I let that question percolate for the next 50 years, until Passover this year, when I decided at last that I needed to seek the answer, which I believe I have found, and will now share with the whole world.

The answer — or at least a partial answer — hinges on the recognition that the Hebrew “tor,” as well as the Old English “turtle,” which is derived from the Latin “turtur,” are both onomatopoeic words representing verbal attempts to imitate the cooing call of a dove.

The Random House Unabridged dictionary informs that the use of “turtle” for “turtledove” became obsolete by the 11th century, yet the King James translators, working in the 17th century, elected to use the archaic “turtle” rather than the Modern English “turtledove,” presumably in order to emphasize the antiquity of the original text.
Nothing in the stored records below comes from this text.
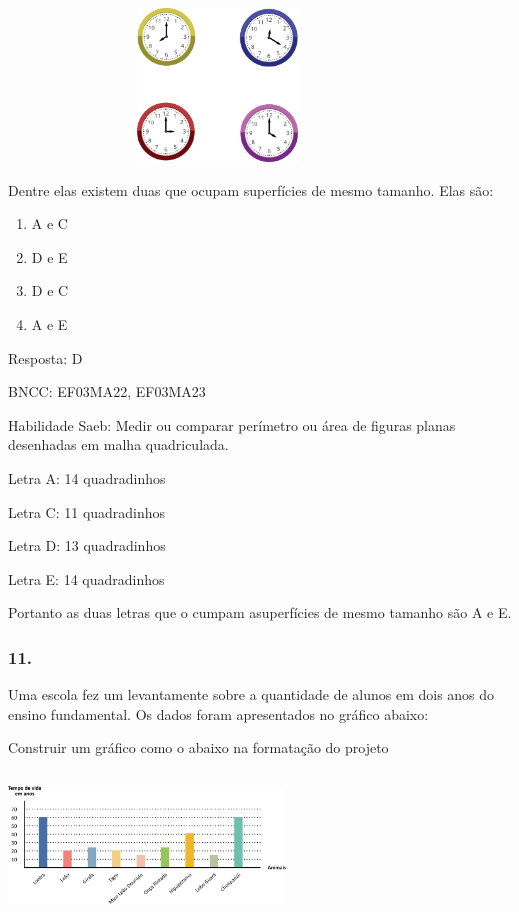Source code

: \includegraphics[width=4.36538in,height=1.60417in]{media/image111.png}

Dentre elas existem duas que ocupam superfícies de mesmo tamanho. Elas
são:

\begin{enumerate}
\def\labelenumi{\alph{enumi})}
\item
  A e C
\item
  D e E
\item
  D e C
\item
  A e E
\end{enumerate}

Resposta: D

BNCC: EF03MA22, EF03MA23

Habilidade Saeb: Medir ou comparar perímetro ou área de figuras planas
desenhadas em malha quadriculada.

Letra A: 14 quadradinhos

Letra C: 11 quadradinhos

Letra D: 13 quadradinhos

Letra E: 14 quadradinhos

Portanto as duas letras que o cumpam asuperfícies de mesmo tamanho são A
e E.

\subsubsection{11. }\label{section-136}

Uma escola fez um levantamente sobre a quantidade de alunos em dois anos
do ensino fundamental. Os dados foram apresentados no gráfico abaixo:

Construir um gráfico como o abaixo na formatação do projeto

\includegraphics[width=2.89744in,height=1.52156in]{media/image112.png}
It should be noted that for the last century or so, most English translations of the Song of Songs have translated “tor” as “turtledove,” not “turtle”, although in 1914 the Jewish Publication Society, for whatever reason, followed the King James version. (The Revised JPS translation does use “turtledove.”) The ArtScroll prayer book, on the other hand, has bizarrely chosen to translate “tor” as “guide,” apparently confusing “tor” with another Hebrew word, “tur,” which has the same meaning and likely the same derivation from the Greek as the English “tour.”

We read the Song of Songs during the holiday of Passover — either at the conclusion of the Seder or during the synagogue service on the following day — precisely because of its associations with springtime, which, in turn, has universal associations with love and romance.
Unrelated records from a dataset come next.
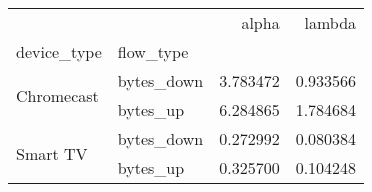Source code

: \begin{tabular}{llrr}
\toprule
 &  & alpha & lambda \\
device_type & flow_type &  &  \\
\midrule
\multirow[t]{2}{*}{Chromecast} & bytes_down & 3.783472 & 0.933566 \\
 & bytes_up & 6.284865 & 1.784684 \\
\cline{1-4}
\multirow[t]{2}{*}{Smart TV} & bytes_down & 0.272992 & 0.080384 \\
 & bytes_up & 0.325700 & 0.104248 \\
\cline{1-4}
\bottomrule
\end{tabular}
The verses that echoed in Ronald Reagan’s brain as he walked through the park are among the most beautiful in the entire collection, and they contain the most direct references to springtime, including the phrase “the voice of the turtle is heard in our land.” Why does the “voice of the turtle” signify springtime “in our land” — that is, in the Land of Israel?

Because the turtledove, indigenous to Europe, is a bird of passage in the Land of Israel, usually appearing there in the early spring as it migrates from its winter home in North Africa back to Europe.
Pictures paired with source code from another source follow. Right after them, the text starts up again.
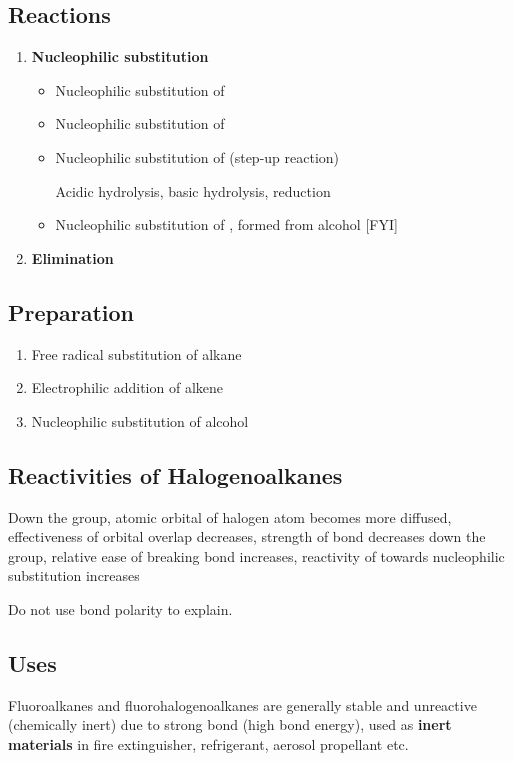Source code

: \documentclass[12pt,a4 paper]{article}
\begin{document}
\subsection{Reactions}
\begin{enumerate}
\item \textbf{Nucleophilic substitution}
	\begin{itemize}
	\item Nucleophilic substitution of 
	\item Nucleophilic substitution of 
	\item Nucleophilic substitution of  (step-up reaction)
	
	Acidic hydrolysis, basic hydrolysis, reduction
	\item Nucleophilic substitution of , formed from alcohol [FYI]
	\end{itemize}
\item \textbf{Elimination}
\end{enumerate}

\subsection{Preparation}
\begin{enumerate}
\item Free radical substitution of alkane
\item Electrophilic addition of alkene
\item Nucleophilic substitution of alcohol
\end{enumerate}

\subsection{Reactivities of Halogenoalkanes}
Down the group, atomic orbital of halogen atom becomes more diffused, effectiveness of orbital overlap decreases, strength of  bond decreases down the group, relative ease of breaking  bond increases, reactivity of  towards nucleophilic substitution increases

\begin{remark}
Do not use bond polarity to explain.
\end{remark}

\subsection{Uses}
Fluoroalkanes and fluorohalogenoalkanes are generally stable and unreactive (chemically inert) due to strong  bond (high bond energy), used as \textbf{inert materials} in fire extinguisher, refrigerant, aerosol propellant etc.
\end{document}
There is more to be said about the numerous other references to doves, and to pigeons, their cousins, which appear in the Hebrew Bible, but that will wait for another day. It has taken me at least 50 years to appreciate the significance of this particular reference to a dove in the Song of Songs, and the “voice of the turtle” has, at long last, ceased to be a vexation.

Elliot Wilner is a retired neurologist, living and reminiscing in Bethesda, MD.